Minimal local evaluator check inside the trusted pod:

from fi.evals import Faithfulness, JSONValidation

faith = Faithfulness().evaluate(output=model_response, context=retrieved_context)
schema = JSONValidation(schema=expected_schema).evaluate(output=model_response)
print(faith.score, schema.score)

Common mistakes

  • Treating CoCo as a runtime toggle. The runtime class is only one part; exporter redaction, evaluator placement, KMS release, and GPU coverage must match.
  • Exporting full traces from trusted pods. Agent traces often include retrieved documents, tool arguments, hidden system instructions, customer context, and chain state.
  • Skipping attestation checks. Running inside a TEE without verifying the attestation receipt gives auditors no binding evidence; configure KMS to reject that pod.
  • Using hosted judges on regulated routes. Keep raw-content evaluation local, or evaluate only redacted payloads that policy allows to leave; log each exception with owner.
  • Ignoring route drift. A canary image with a different attestation hash should be treated as a separate release, not the same deployment.
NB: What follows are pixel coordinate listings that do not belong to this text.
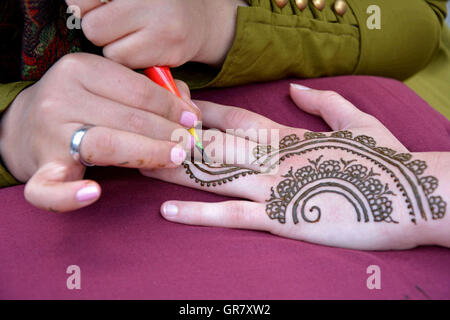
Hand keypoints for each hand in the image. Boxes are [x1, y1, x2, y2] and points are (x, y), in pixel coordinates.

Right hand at [0, 53, 198, 211]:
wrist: (23, 126)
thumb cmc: (80, 104)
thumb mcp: (107, 84)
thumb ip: (148, 88)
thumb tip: (189, 108)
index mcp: (79, 69)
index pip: (138, 90)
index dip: (172, 107)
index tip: (193, 120)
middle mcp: (61, 97)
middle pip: (129, 118)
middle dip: (168, 132)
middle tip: (191, 143)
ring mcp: (49, 134)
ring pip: (106, 145)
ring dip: (148, 153)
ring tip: (175, 158)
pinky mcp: (40, 168)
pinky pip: (50, 188)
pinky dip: (69, 195)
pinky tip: (94, 193)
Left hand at [67, 0, 246, 67]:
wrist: (199, 21)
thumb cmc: (153, 5)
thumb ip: (98, 0)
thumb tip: (73, 6)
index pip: (82, 0)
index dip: (86, 5)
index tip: (101, 7)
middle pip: (93, 26)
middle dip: (99, 27)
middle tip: (119, 23)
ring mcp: (164, 25)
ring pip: (108, 49)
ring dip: (114, 46)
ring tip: (133, 36)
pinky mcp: (170, 51)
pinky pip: (127, 62)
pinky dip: (129, 59)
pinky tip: (144, 48)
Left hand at [142, 84, 448, 249]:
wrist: (414, 194)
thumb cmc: (386, 161)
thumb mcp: (357, 122)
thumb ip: (323, 103)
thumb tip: (295, 90)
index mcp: (289, 138)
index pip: (237, 120)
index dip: (204, 112)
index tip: (177, 105)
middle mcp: (274, 159)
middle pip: (214, 145)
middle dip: (178, 138)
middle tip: (143, 130)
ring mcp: (274, 189)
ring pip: (214, 175)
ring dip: (175, 170)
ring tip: (140, 164)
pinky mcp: (281, 219)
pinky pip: (232, 215)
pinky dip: (199, 214)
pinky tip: (168, 212)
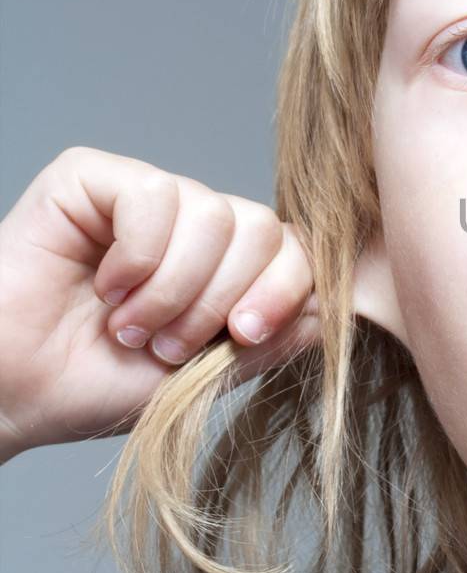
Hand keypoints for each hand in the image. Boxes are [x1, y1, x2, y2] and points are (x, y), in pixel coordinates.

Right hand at [0, 146, 320, 461]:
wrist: (13, 394)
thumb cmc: (96, 386)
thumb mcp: (203, 376)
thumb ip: (268, 341)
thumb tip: (330, 310)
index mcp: (226, 265)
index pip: (294, 249)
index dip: (284, 290)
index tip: (244, 336)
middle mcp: (193, 223)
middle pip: (263, 227)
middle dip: (222, 298)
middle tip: (167, 345)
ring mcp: (146, 197)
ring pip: (214, 215)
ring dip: (173, 289)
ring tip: (128, 327)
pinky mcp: (92, 178)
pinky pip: (154, 195)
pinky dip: (136, 256)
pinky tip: (103, 287)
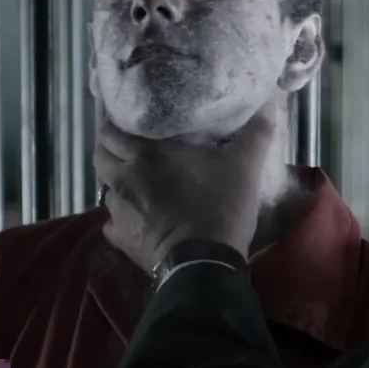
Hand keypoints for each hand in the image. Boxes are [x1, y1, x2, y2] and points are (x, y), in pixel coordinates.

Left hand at [94, 107, 276, 270]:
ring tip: (137, 185)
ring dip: (117, 185)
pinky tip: (137, 219)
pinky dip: (121, 219)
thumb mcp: (244, 166)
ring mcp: (118, 212)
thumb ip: (256, 133)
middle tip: (131, 151)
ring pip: (106, 189)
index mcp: (145, 155)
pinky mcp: (121, 239)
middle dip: (111, 151)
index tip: (129, 125)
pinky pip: (111, 223)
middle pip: (100, 157)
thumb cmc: (220, 205)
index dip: (115, 126)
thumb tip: (268, 106)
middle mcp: (123, 179)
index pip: (109, 131)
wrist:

Frequently Asked Questions

What are Confidential Containers?

Confidential Containers are Kubernetes pods that run inside hardware TEEs, isolating model code, weights, prompts, and memory from the host, hypervisor, and cluster operator.

How are Confidential Containers different from confidential computing?

Confidential computing is the broader hardware-enforced isolation model. Confidential Containers are the Kubernetes-native packaging pattern that applies that model to pods.

How do you measure Confidential Containers?

Measure attestation success, redaction coverage, and evaluator placement. FutureAGI can attach `traceAI-vllm` spans, `llm.token_count.prompt`, and local evaluator outputs to the trusted pod record.